In his book, American Slavery, American Freedom, the historian Edmund Morgan concludes that slavery was not a contradiction of American freedom, but rather that slavery was the institution that made white freedom possible. In other words, slavery was not a mistake so much as a precondition for a societal hierarchy which requires descendants of slaves to remain a bottom caste and be made to suffer the necessary failures of a brutal economic system. This was followed by a Jim Crow-era that saw #ADOS become actual contagions that lead to a destruction of wealth; through federally-supported, discriminatory practices like redlining, black presence literally made wealth disappear in communities, all while American whites—and more recently, immigrants— enjoy advantage in a land of apparently equal opportunity that was in fact manufactured on the back of black failure.

According to Yale historian David Blight, “by 1860, there were more millionaires (slaveholders all) living in the lower Mississippi Valley than anywhere else in the United States. In the same year, the nearly 4 million American slaves were worth some $3.5 billion, making them the largest single financial asset in the entire U.S. economy, worth more than all manufacturing and railroads combined.”

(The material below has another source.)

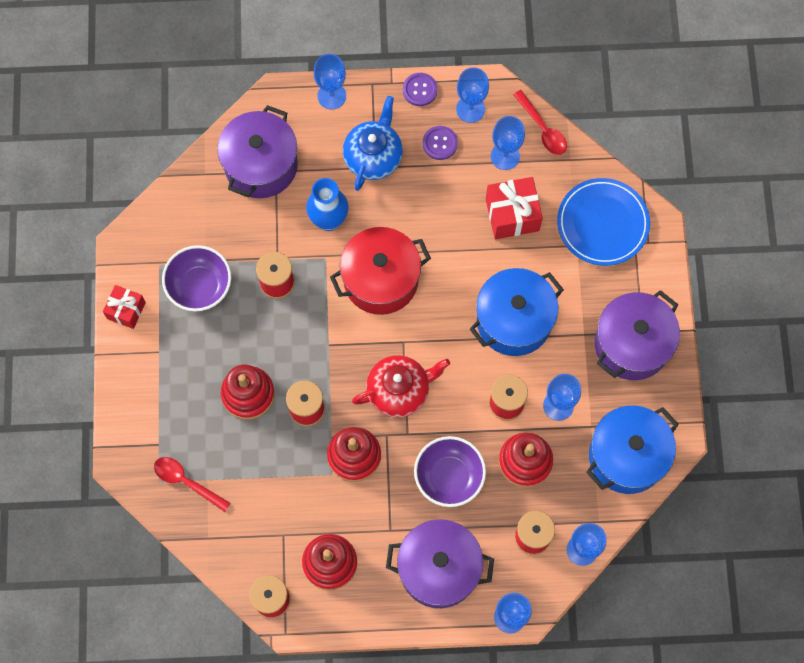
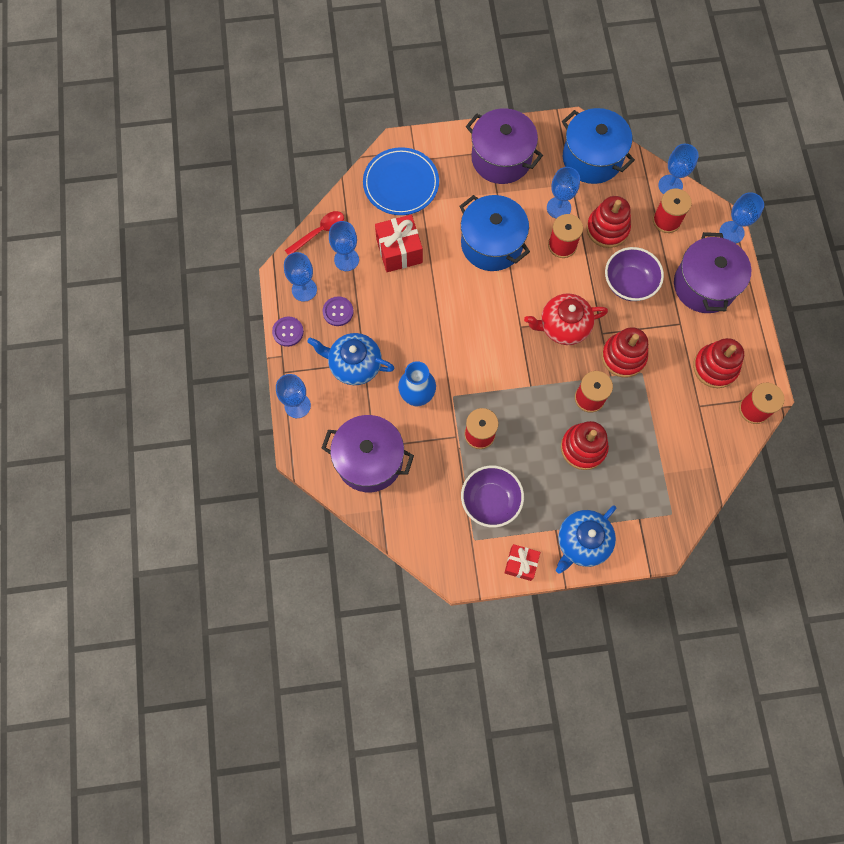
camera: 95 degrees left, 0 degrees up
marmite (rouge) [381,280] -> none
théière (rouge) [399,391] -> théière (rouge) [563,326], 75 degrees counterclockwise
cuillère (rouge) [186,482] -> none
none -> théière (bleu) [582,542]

Codified by government and exploited by private actors, the creation of an #ADOS underclass served as the financial engine of a nation that never recognized the debt it owed to the group as a result. As such, the #ADOS movement is underpinned by the demand for reparative justice in making the group whole, and as a necessary component in fulfilling the promise of opportunity from which, by design, ADOS have been historically excluded and denied.